The deadline for acceptance for the first screening application was April 4, 2017. There were 15 applications, most of which were made by prominent universities and institutions/research institutes. Prof. Fukuma subsequently contacted and informed me that seven institutions, including Kanazawa University, had passed the first round of screening, and at the same time requested personal details as a candidate for the head of the Administrative Department for the second round of screening. I was subsequently contacted again and informed that four institutions, including Kanazawa University, passed the second document screening. A hearing was to be conducted on September 13 as previously announced, and requests for additional materials for the hearing had been made. Furthermore, there were questions in advance, and the deadline for responding was September 6. At the same time, long and intense meetings were held for the creation of an English language presentation for the hearing. I travelled from Osaka for presentation practice. The preliminary version of the presentation material was mostly completed on September 5, and subsequently, the final version was prepared after repeated revisions. In addition, possible questions were prepared and an English version of the questions and answers (Q&A) was prepared. The question and answer slides and the final presentation slides were merged to create slides for the hearing.

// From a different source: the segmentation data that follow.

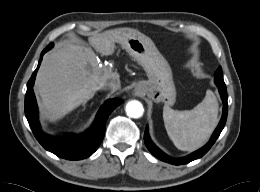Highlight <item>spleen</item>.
Wrapping results in <instances>:
<instances>
[{"label":"spleen","instance_id":"spleen-1","mask_svg":"<svg viewBox=\"0 0 260 192\" xmlns=\"http://www.w3.org/2000/svg\"><path fill=\"white\" fill-rule=\"evenodd\" d=\"M218 101L210 90L192 110L178 111L165 105L163 120L169 138L182 151L200 148L218 124Z\"/></svg>","mask_w":260,"mask_h":192}]
</instances>
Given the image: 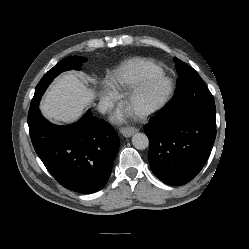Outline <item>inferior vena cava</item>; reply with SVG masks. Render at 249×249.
<instances>
[{
	"instance_id": "obj_1",
	"label": "inferior vena cava",
	"mask_w": 249,
	"mask_h": 249,
	"mask_svg": "<svg viewBox=\"0 0 249 249\" xmlns=\"http://www.w3.org/2000/svg\"><path fill=\"white\" fill-rule=\"evenodd\" d=\"M112 102L108 101V100H104L99 102L98 104V110L101 113H106L107 111H109L112 108Z\"/></svg>"
}]
</instances>
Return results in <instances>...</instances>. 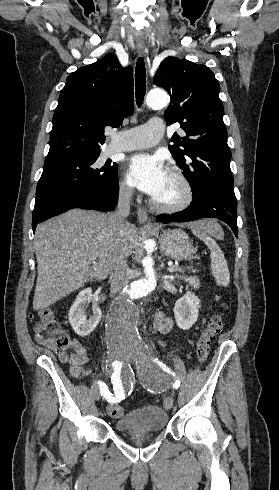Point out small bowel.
Here are the masks:
<instances>
[{
	"label": "small bowel",
	"instance_id": "1",
	"mask_svg": "<svg viewBox=\"0 0 279 490\" xmlns=\"http://www.w3.org/2000/svg\"><path fill=\"white\" fill-rule=\"evenodd\" d=\"M154 329L156 332L165 334L173 329V321L163 313L156 314L154 319ZM72 352L58 353V359L69 367L70 374L75 378H84L91 373L88 367V351L78 340L74 339Z\"/></svg>",
	"mask_w": 279,
	"mask_h": 490
}]
</instances>
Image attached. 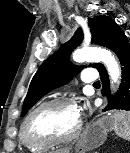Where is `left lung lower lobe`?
Instances as JSON below:
<instances>
[{
    "label": "left lung lower lobe",
    "mask_w": 130,
    "mask_h": 153,
    "mask_svg": "<svg viewBox=\"0 0 130 153\" xmlns=\"http://www.w3.org/2000/svg\"><path fill=\"white\" fill-rule=\"evenodd\" d=\"M118 56L122 65V80L119 90L114 96L110 95L109 78L105 67L98 69L102 81V94L108 95V105L103 110H126L130 111V44L123 31L113 36L107 45Z\"/></svg>",
    "instance_id": "obj_1"
}]
</instances>
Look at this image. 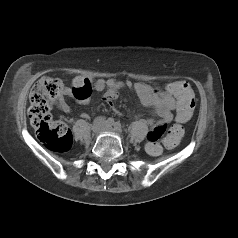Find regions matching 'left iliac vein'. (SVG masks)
I'll list each match as a JSON object with an SVG mask.
<instances>
[{"mask_svg":"<svg viewBox=\"0 0 238 238\" xmlns=\"http://www.w3.org/2000/svg\"><path fill=\"white\" fill-rule=\"evenodd\" d=\"M106 130L109 131V132L114 131V129L112 127H107Z\"/></svg>","mask_w":238,"mask_h":238,"instance_id":"obj_1","label":"left iliac vein"}]
</instances>
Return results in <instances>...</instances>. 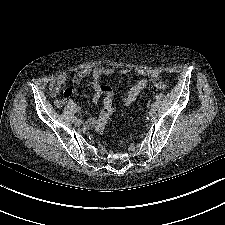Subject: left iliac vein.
<instances>
[{"label": "left iliac vein", "instance_id": "left-iliac-vein-1", "mask_svg": "<svg viewBox=\"0 0 225 225\" xmlns=\"http://www.w3.org/2000/svg\"><path fill=\"white\" fill-rule=\"evenodd\" d=\"M155 114H156V109H155V107L151 106V108L149 109V116L153 117V116H155Z\"/></svg>", "mask_w": 225, "mask_h": 225}]
</instances>
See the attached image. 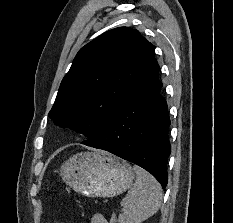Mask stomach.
Masks as SVG:
<instances>
[{
  "mask_svg": "<svg viewBox=\"0 0 233 223\" xmlns=\"http://www.w3.org/2000/svg\"><path fill=\"white\" fill-rule=\"evenodd\" d=\"M60 175L75 191L87 197L120 195L136 177L130 163L106 151L75 153L61 165Z\"/></svg>",
  "mask_w": 233,
  "mask_h": 223,
  "instance_id": "1",
  "label": "stomach"
}]
</instances>
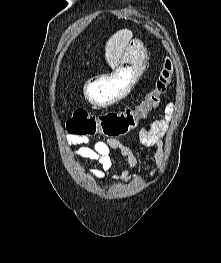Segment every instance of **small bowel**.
Instances as JSON below:
<instances>
[{
    "mask_svg": "<svg viewBox=\"0 0 221 263\" xmlns=\"http://www.w3.org/2000/svg\"><path fill=\"white\" fill-rule=\"evenodd\" d=\"M166 117L162 120H157L149 124L143 125L138 129L139 142L145 147L156 146L155 152L156 167L151 171L153 176L160 168L163 159V134L168 128L169 121L174 112V105L168 104L166 109ZM63 143L67 147H76L71 154L72 158L81 157L89 160H95L100 163V168H91L87 170L88 176L94 177L99 181H103L105 173L112 167V150H118L120 154L126 158L129 168H133L137 164V158L133 154L130 147L124 145L117 139H106L92 143L87 137L67 133ZM113 180L131 182L132 176L129 170H124L118 175H114Z\"/></svg>",
    "mask_w": 221,
    "mask_h": 263,
    "instance_id": "small-bowel-1",
    "label": "small bowel"
}]
</instances>
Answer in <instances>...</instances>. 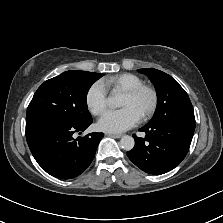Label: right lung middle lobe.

Members gathered in Tokyo the night before for the Kanazawa University hearing (third screening) conducted by the FY 2017 Program Committee at the Bachelor Hall. The hearing was held on September 13 from 11:00 a.m. to 11:45 a.m., and the presentation was for 20 minutes (given by the president and candidate for site director) and the question and answer session was for 25 minutes. I was informed that MEXT notified by phone and email that Kanazawa University was selected for WPI on September 15. The hearings were conducted with four organizations. Kanazawa University NanoLSI and University of Tokyo IRCN were selected. In addition, following the selection, the director was asked to prepare press release documents. MEXT also gave notice that the press release date was September 26. It was decided to hold a press conference at Kanazawa University on the day of the press release by MEXT. I too participated in the conference by means of a round day trip from Osaka. NanoLSI was established at Kanazawa University on October 6, 2017.


The first task at NanoLSI was an urgent exchange of views on laboratory and room locations, equipment, and supplies purchased through the WPI grant. To accommodate WPI officials, it was decided that one of the 2200 m2 buildings would be renovated and used as a building exclusively for WPI. The sixth floor (800 m2) of another building would also be used exclusively for WPI. MEXT approved the budget for a new WPI building because some of the researchers could not be accommodated into the building due to space constraints. It was decided that the previous building would be used until completion of the new building. Eventually, a plan was created to accommodate NanoLSI researchers and administrative staff in both the Cancer Research Institute of Kanazawa University and the new WPI building to be built nearby.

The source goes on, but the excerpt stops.